Dr. ir. H.W.H.G. Kessels,
Netherlands Institute for Neuroscience
Netherlands
Learning to resist Alzheimers disease: Novel molecular mechanisms that protect neurons against amyloid-beta
ZonMw
1,499,941
01/12/2014
4.0
Alzheimer's disease & other dementias
During the early stages of Alzheimers disease (AD) an excess of amyloid-beta (Abeta) impairs memory formation by corrupting synaptic function. However, not all people are equally affected by the presence of Abeta in the brain. In particular an active, learning brain is capable of building a cognitive reserve that protects against Abeta-mediated memory deficits. A biological explanation for this protective cognitive reserve is still lacking. We are taking a unique and original approach by studying the molecular mechanisms that occur in a learning brain to provide protection against the detrimental effects of Abeta. This program builds on two mechanisms that we recently discovered and that show that neurons can defend themselves against Abeta-induced synapse dysfunction and loss.

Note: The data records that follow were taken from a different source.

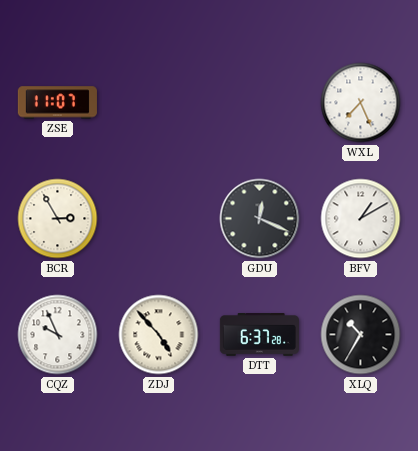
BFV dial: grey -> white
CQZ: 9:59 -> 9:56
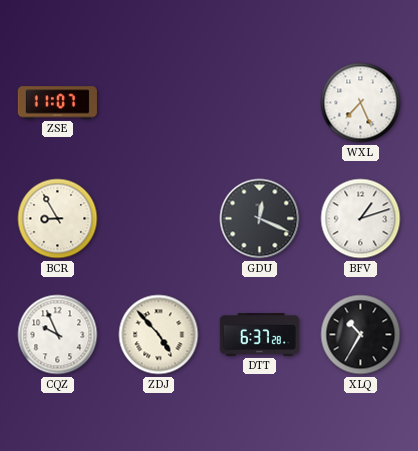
BCR: 2:55 -> 8:55
BFV: 1:10 -> 1:12
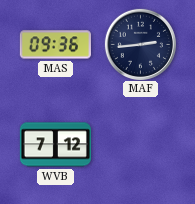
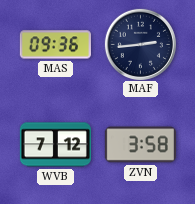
ZVN: none -> 3:58
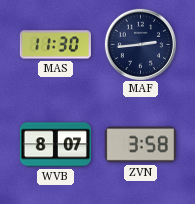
MAS: 09:36 -> 11:30
WVB: 7:12 -> 8:07
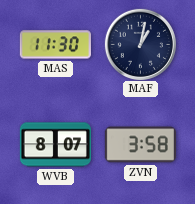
MAF: 2:44 -> 1:02
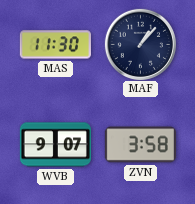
MAF: 1:02 -> 1:07
WVB: 8:07 -> 9:07
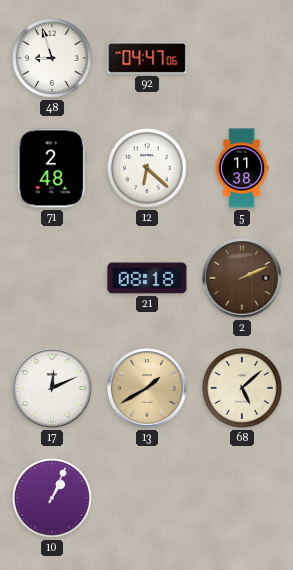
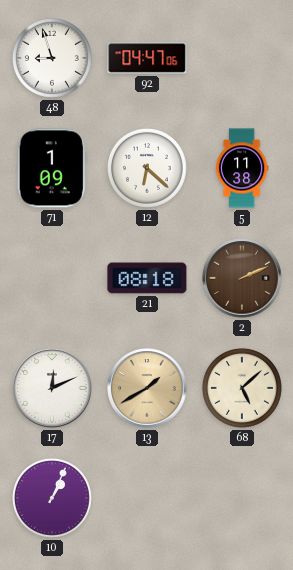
71: 2:48 -> 1:09
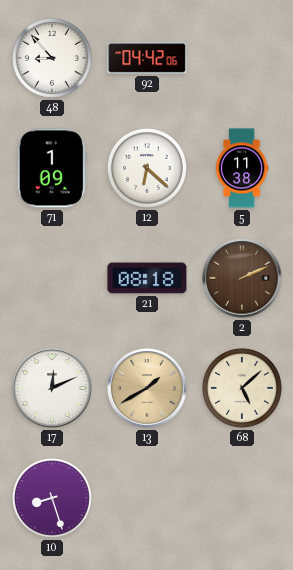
48: 8:57 -> 8:53
92: 04:47 -> 04:42
10: 1:04 -> 8:27
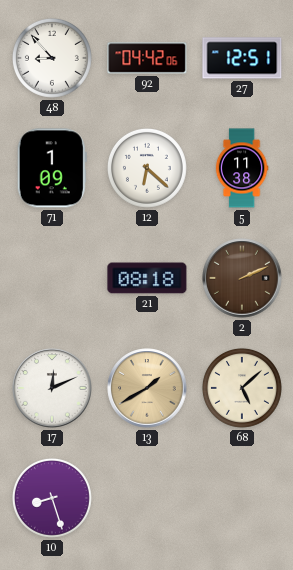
27: none -> 12:51
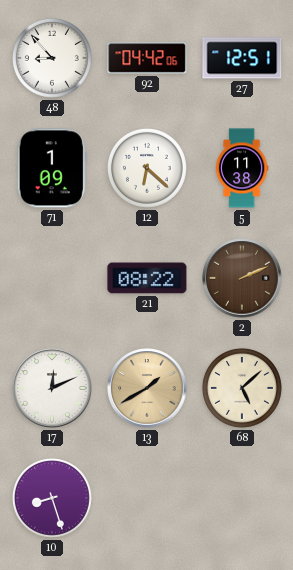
21: 08:18 -> 08:22
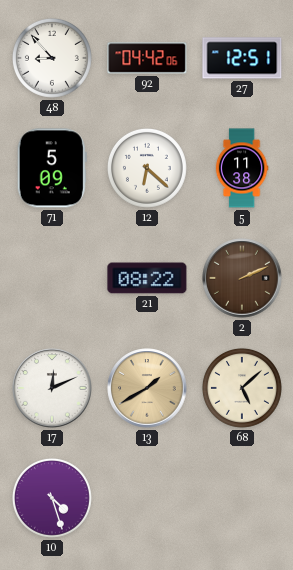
71: 1:09 -> 5:09
10: 8:27 -> 4:27
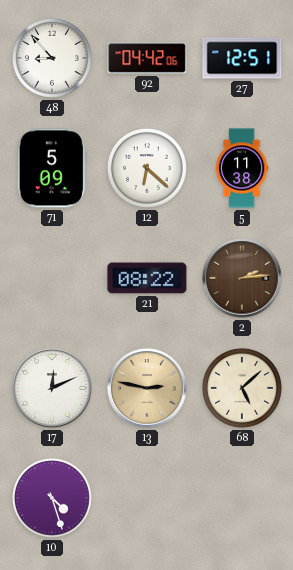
2: 2:11 -> 2:14
13: 1:40 -> 2:47
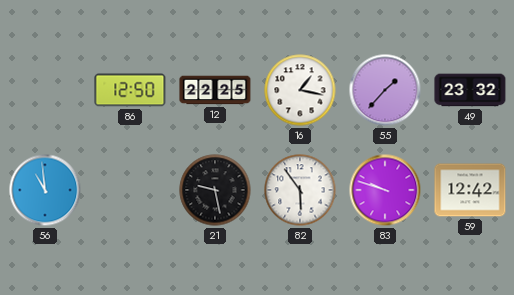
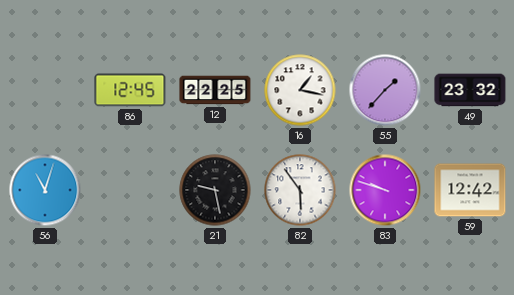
86: 12:50 -> 12:45
56: 10:59 -> 11:03
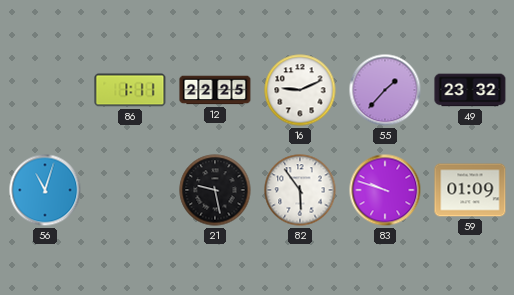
86: 12:45 -> 1:11
16: 1:17 -> 9:11
59: 12:42 -> 01:09
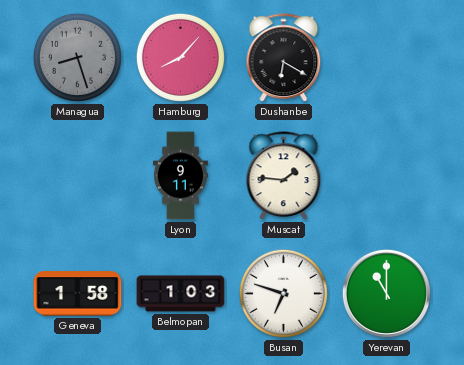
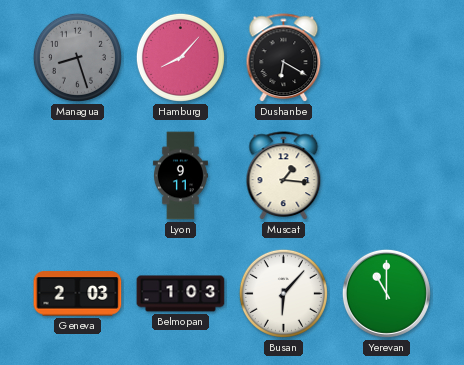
Muscat: 1:46 -> 1:16
Geneva: 1:58 -> 2:03
Busan: 6:48 -> 6:07
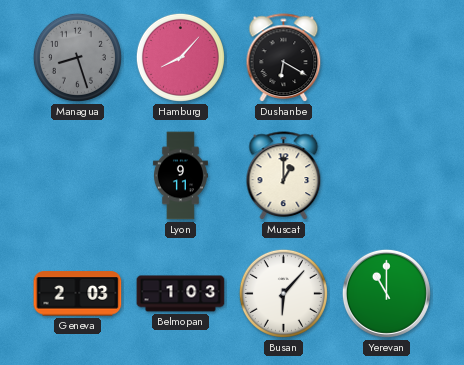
Muscat: 1:16 -> 1:00
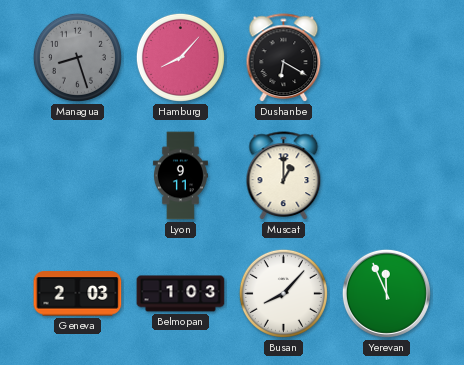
Busan: 6:07 -> 8:07
Yerevan: 11:00 -> 11:56
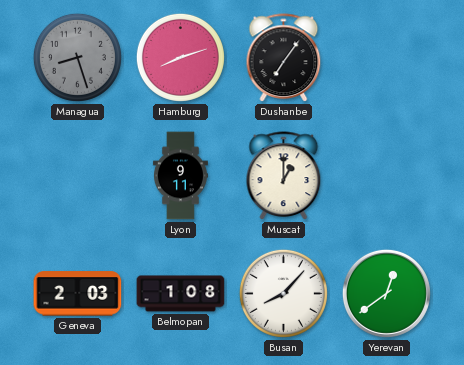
Hamburg: 8:07 -> 8:12
Dushanbe: 6:20 -> 7:06
Belmopan: 1:03 -> 1:08
Yerevan: 11:56 -> 12:39
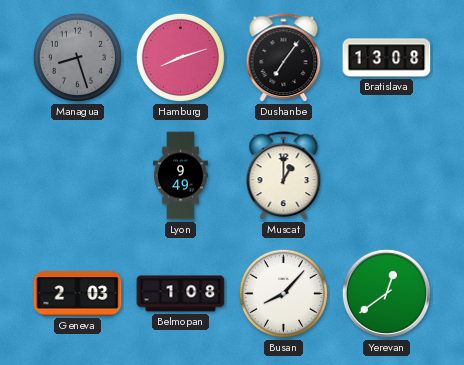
Bratislava: none -> 13:08
Lyon: 9:11 -> 9:49
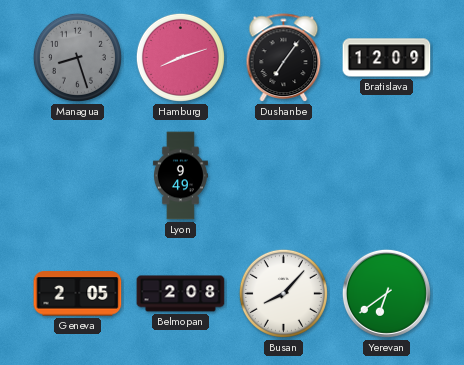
Bratislava: 13:08 -> 12:09
Muscat: 1:00 -> none
Geneva: 2:03 -> 2:05
Belmopan: 1:08 -> 2:08
Yerevan: 12:39 -> 6:39
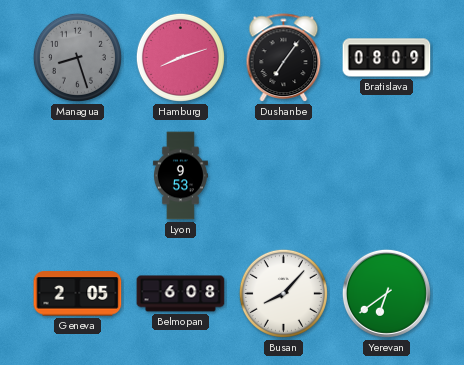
Bratislava: 12:09 -> 08:09
Lyon: 9:49 -> 9:53
Belmopan: 2:08 -> 6:08
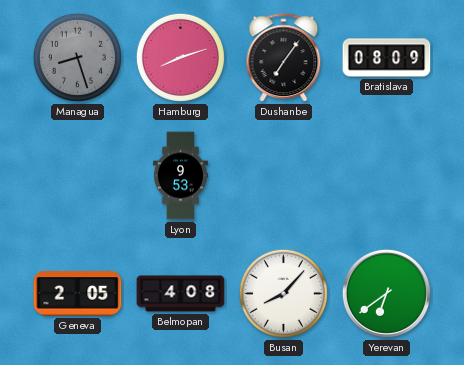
Belmopan: 6:08 -> 4:08
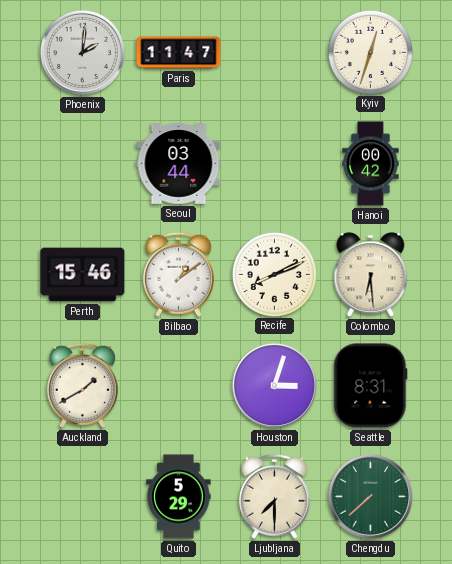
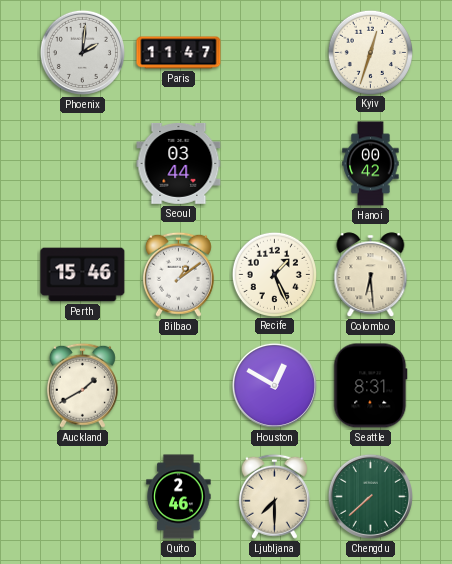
Recife: 8:11 -> 1:26
Houston: 3:03 -> 12:50
Quito: 5:29 -> 2:46
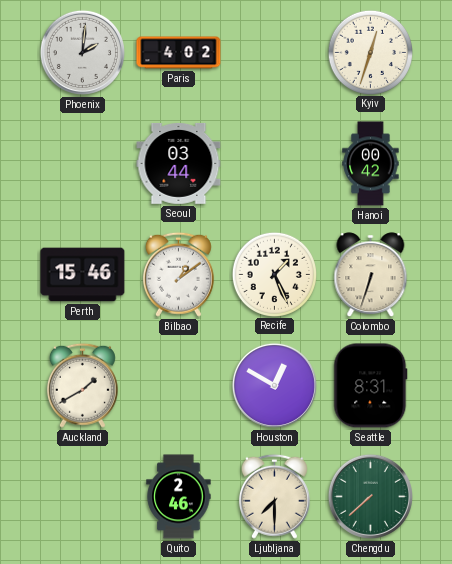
Paris: 11:47 -> 4:02
Colombo: 6:29 -> 6:33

First, we will perform a detailed analysis of the changes in the molecular composition of the synapse that occur after Egr1-4 induction. These studies aim to elucidate the Egr-driven molecular signaling that protects synapses against Abeta.
Second, By using proteomics technologies, we aim to identify the AMPAR-associated factors that render synapses resistant or susceptible to Abeta.
This research program aims to fully decipher these key plasticity pathways, which are induced by learning behavior and are critically involved in protecting neurons against Abeta. We hypothesize that in an active, learning brain neurons become less susceptible to the detrimental effects of Abeta due to elevated expression levels of Egr1-4. We propose that this protection is achieved by an increase of GluA1-containing AMPARs in synapses. To test this hypothesis, we will apply advanced techniques in electrophysiology, live-imaging and proteomics of amyloidosis-based AD mouse-models. Importantly, our findings will be verified in human AD-brain samples and brain samples from people who, despite their old age, were not affected by dementia.
The results of our studies will have important implications for the design of novel pharmacological, gene therapy-based, and behavioral therapeutic strategies that effectively protect against AD.